Todo el mundo trataba de averiguar de dónde procedía el grito y a quién iba dirigido. Los hombres miraban a todas partes, pero, antes de que comprendieran quién se había expresado de aquel modo, se oyó un estentóreo grito de guerra y Arkalas salió de entre los hombres como una flecha. Era él, el guerrero loco, quien había proferido los insultos, era él, pero llevaba tanto tiempo sin hablar que nadie había reconocido su voz. Bandiagara estaba junto a Sango Kerim, y Arkalas había tardado en reconocerlo. Había pasado mucho tiempo desde el sangriento día en que, bajo los efectos del maleficio de Bandiagara, Arkalas había acabado metódicamente con todos los suyos.
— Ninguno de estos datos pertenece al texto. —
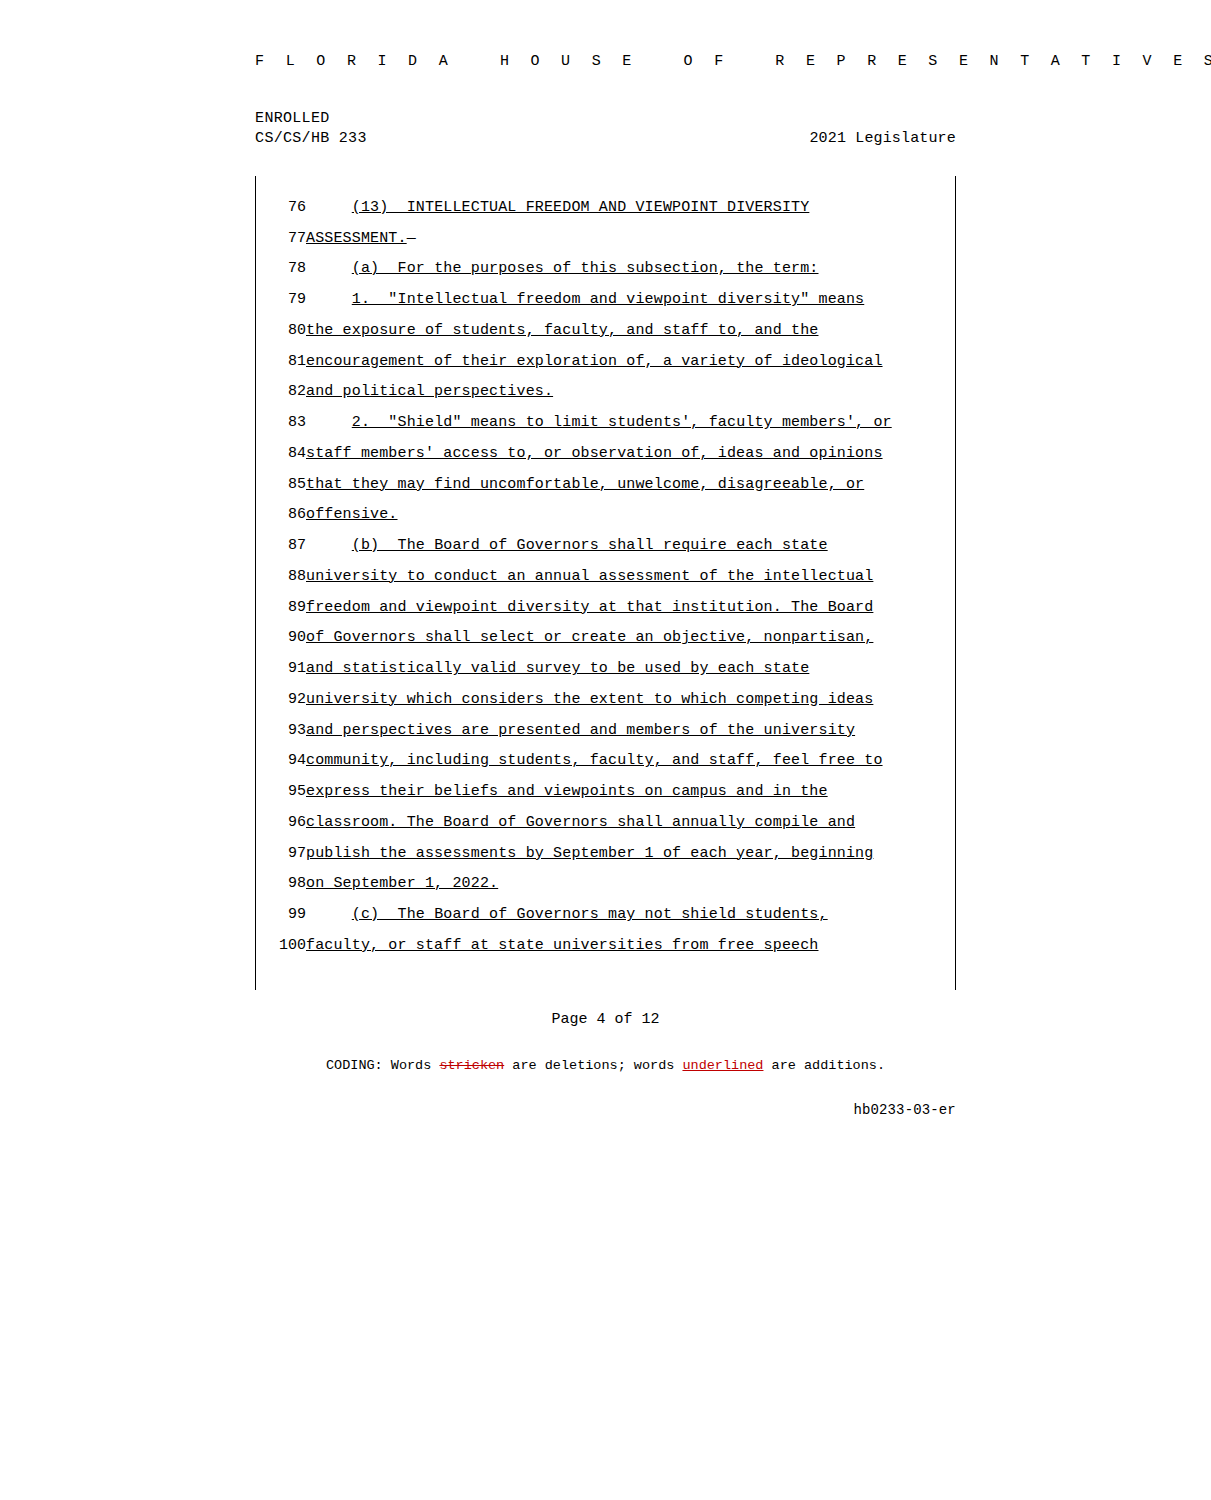F L O R I D A H O U S E O F R E P R E S E N T A T I V E S
ENROLLED
CS/CS/HB 233 2021 Legislature
| 76 | (13) INTELLECTUAL FREEDOM AND VIEWPOINT DIVERSITY |
| 77 | ASSESSMENT. — |
| 78 | (a) For the purposes of this subsection, the term: |
| 79 | 1. "Intellectual freedom and viewpoint diversity" means |
| 80 | the exposure of students, faculty, and staff to, and the |
| 81 | encouragement of their exploration of, a variety of ideological |
| 82 | and political perspectives. |
| 83 | 2. "Shield" means to limit students', faculty members', or |
| 84 | staff members' access to, or observation of, ideas and opinions |
| 85 | that they may find uncomfortable, unwelcome, disagreeable, or |
| 86 | offensive. |
| 87 | (b) The Board of Governors shall require each state |
| 88 | university to conduct an annual assessment of the intellectual |
| 89 | freedom and viewpoint diversity at that institution. The Board |
| 90 | of Governors shall select or create an objective, nonpartisan, |
| 91 | and statistically valid survey to be used by each state |
| 92 | university which considers the extent to which competing ideas |
| 93 | and perspectives are presented and members of the university |
| 94 | community, including students, faculty, and staff, feel free to |
| 95 | express their beliefs and viewpoints on campus and in the |
| 96 | classroom. The Board of Governors shall annually compile and |
| 97 | publish the assessments by September 1 of each year, beginning |
| 98 | on September 1, 2022. |
| 99 | (c) The Board of Governors may not shield students, |
| 100 | faculty, or staff at state universities from free speech |
Page 4 of 12
CODING: Words stricken are deletions; words underlined are additions.
hb0233-03-er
De pronto, había vuelto a verlo todo en su perturbada mente, y se había puesto a gritar. En un segundo estaba sobre su enemigo, y antes de que nadie pudiera impedirlo saltó del caballo, se lanzó sobre el rostro de Bandiagara como un murciélago voraz y empezó a devorárselo con la furia de una hiena, arrancándole pedazos de carne a dentellada limpia, la nariz, las mejillas, todo.